13Le Beau Danube jaune accorde une place sensible aux informations sur le Danube. La discussion sur le point de départ du voyage donne lieu à un petit exposé juxtaposant le récit mythique et la présentation de « l’authentique source du grand fleuve [16] ». Le roman dévoile de même son cours sur plus de six cents lieues et sa faune [17], illustrant cette fascination pour la liste bien connue des lecteurs de Verne. Il revient sur l’apparence physique « du célèbre fleuve, jaune et non bleu comme le chante la fameuse valse de Strauss [18] », offre des indications sur son débit, ses particularités, « les remous qui se forment aux tournants du fleuve [19] », les rochers qui affleurent à l’approche de Passau [20], les tourbillons du Strudel [21] ou du Wirbel [22], les bancs de sable sur lesquels Krusch s’échoue volontairement à la fin du roman. De même les rives longées par le fleuve sont-elles régulièrement décrites, des plaines fertiles de Bavière à la « vaste suite de plaines uniformes [23] » d’Autriche, en passant par « la riche et productive campagne [24] » en aval de Ratisbonne avant de rejoindre la puszta [25].

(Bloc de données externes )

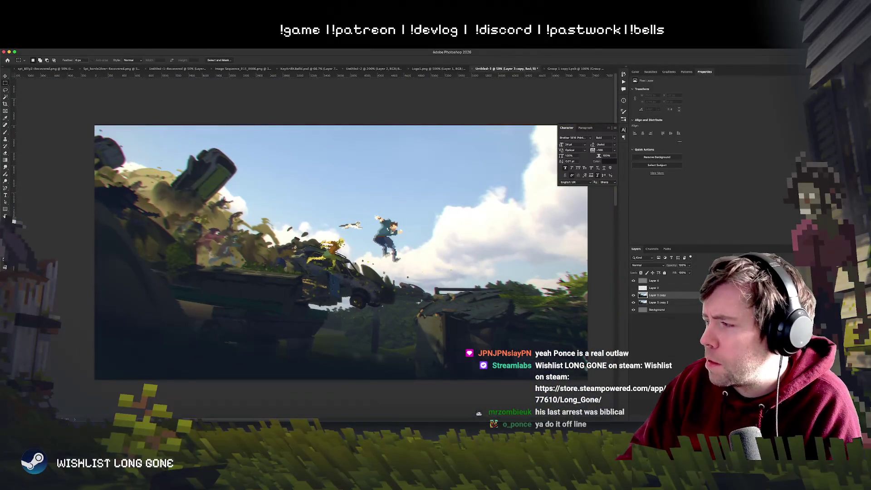
{"action": "key", "text": "super+shift+alt+n"}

14Conformément aux leçons des géographes contemporains [26], la géographie physique s’accompagne d’une présentation économique [27], détaillant la richesse ou la pauvreté des terres bordées par le fleuve, précisant la nature des cultures, ici le foin pour l’élevage dans la puszta, « table toujours généreusement servie pour d’innombrables convives à quatre pattes, des milliers et des milliers de ruminants [28] », là le vin ou le tabac de la campagne hongroise, ailleurs, aux portes de Belgrade, les arbres fruitiers. C’est un fleuve nourricier que suit le romancier et Verne insiste tant sur la richesse qu’il procure en fécondant les terres que sur l’importance du moyen de transport des biens et des personnes qu’il représente.
Géopolitique
15Il n’en reste pas moins que les connaissances du romancier demeurent hasardeuses notamment en ce qui concerne la géographie historique ou la géopolitique, pourtant considérées comme essentielles par tous les géographes contemporains, des concepteurs officiels des programmes du primaire ou du secondaire jusqu’aux géographes les plus novateurs, de Levasseur à Vidal de la Blache, Arago ou Reclus. Verne trace si précisément l’itinéraire de son pilote que le lecteur le suivrait volontiers les yeux fermés – ou grand ouverts, pour mieux jouir du paysage :
Ainsi était commencée cette descente du grand fleuve qui allait promener Ilia Krusch à travers deux duchés, Bade et Hohenzollern, deux royaumes, Wurtemberg et Bavière, deux empires, l’Austro-Hongrie et la Turquie, quatre principautés, la Serbie, la Valachie, la Moldavie et la Bulgarie [29].
17Or la fiction se déroule en « 186… [30] », même si – et cette omission est à elle seule remarquable – la date n’est pas davantage précisée. Depuis 1859, la Moldavie et la Valachie sont devenues « Principautés unies de Moldavie et de Valachie » ; elles seront en 1862 « Principautés unies de Roumanie », puis, à partir de 1866 et jusqu’en 1881, « Principauté de Roumanie ». La Bulgarie, en revanche, n’est pas une principauté avant 1878. L’assurance du romancier masque habilement son ignorance.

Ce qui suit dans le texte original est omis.